Nature article from the Zehn lab

08.01.2025

Status Jan 14, 2025: Accelerated Article Preview

Talyn Chu, Ming Wu, Barbara Hoellbacher, Gustavo P. de Almeida, Christine Wurmser, Jacqueline Berner, Lara V. Donhauser, Ann-Katrin Gerullis, Siran Lin, J. Diego Cepeda-Mayorga, Iman I. Kilb, Lukas Bongers, Fabio Toppeta, Philipp Strobl, Ben Youngblood, Anna M. Schulz, Alfred Zippelius, Percy A. Knolle, Matthias Heinig, Carl-Philipp Hackstein & Dietmar Zehn (2025 Jan 8) Precursors of exhausted T cells are preemptively formed in acute infection. Nature (2025). https://doi.org/10.1038/s41586-024-08451-4 (Project B14)

 

Abstract cited directly from the article (14jan2025):

T cell exhaustion limits effector T cell function in chronic infection and tumors1,2. The development of these hypofunctional T cells and of their precursors was considered to require stimulatory conditions met only upon persisting exposure to antigen and inflammation.
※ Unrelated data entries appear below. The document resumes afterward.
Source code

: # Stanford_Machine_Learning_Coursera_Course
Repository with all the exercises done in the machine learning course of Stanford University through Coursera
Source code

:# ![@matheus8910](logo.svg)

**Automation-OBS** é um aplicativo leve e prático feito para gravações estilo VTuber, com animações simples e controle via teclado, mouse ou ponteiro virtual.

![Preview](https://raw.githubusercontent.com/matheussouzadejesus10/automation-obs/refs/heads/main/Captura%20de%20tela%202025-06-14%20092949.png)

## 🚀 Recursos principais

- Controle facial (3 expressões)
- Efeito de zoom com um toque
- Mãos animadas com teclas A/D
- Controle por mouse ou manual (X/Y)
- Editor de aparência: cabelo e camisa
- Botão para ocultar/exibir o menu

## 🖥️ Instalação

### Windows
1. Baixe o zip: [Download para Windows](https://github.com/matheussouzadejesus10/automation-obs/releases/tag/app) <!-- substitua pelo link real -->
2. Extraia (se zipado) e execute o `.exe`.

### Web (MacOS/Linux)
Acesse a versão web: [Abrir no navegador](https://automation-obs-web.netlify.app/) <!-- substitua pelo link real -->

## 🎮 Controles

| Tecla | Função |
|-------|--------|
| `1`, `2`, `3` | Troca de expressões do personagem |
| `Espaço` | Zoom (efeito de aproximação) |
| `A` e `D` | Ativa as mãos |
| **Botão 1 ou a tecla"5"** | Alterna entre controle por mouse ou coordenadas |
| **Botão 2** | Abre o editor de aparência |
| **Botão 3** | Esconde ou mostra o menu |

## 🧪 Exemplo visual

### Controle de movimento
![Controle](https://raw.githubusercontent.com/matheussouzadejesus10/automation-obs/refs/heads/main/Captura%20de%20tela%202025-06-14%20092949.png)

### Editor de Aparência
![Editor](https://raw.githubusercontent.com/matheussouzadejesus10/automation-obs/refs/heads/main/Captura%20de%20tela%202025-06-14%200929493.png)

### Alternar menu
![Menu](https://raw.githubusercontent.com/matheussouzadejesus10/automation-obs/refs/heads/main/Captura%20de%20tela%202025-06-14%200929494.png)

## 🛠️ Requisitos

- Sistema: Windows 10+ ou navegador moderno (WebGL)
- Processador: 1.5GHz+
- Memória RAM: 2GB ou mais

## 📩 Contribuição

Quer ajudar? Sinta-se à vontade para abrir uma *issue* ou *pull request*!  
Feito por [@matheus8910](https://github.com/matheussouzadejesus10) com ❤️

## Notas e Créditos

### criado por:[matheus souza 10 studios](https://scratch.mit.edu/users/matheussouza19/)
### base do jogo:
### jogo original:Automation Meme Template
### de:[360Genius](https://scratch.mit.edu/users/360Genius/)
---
In sharp contrast, we found similar T cell populations in the early phase of acute infections1,2. At that stage early developing TCF1+ precursor population shows an unexpected diversity, which includes precursors of normal memory T cells but also cells with a phenotype, gene-expression, and epigenetic profile that resembles precursors of exhausted T cells found in chronic infections. We demonstrate that high ligand affinity promotes, and PD-1 signaling restricts the development of these precursors. While these exhausted precursors are initially frequently found, they decline without being completely lost in infections the immune system resolves. We therefore concluded that precursor T cells with at least two distinct phenotypes are preemptively generated irrespectively of the outcome of the infection.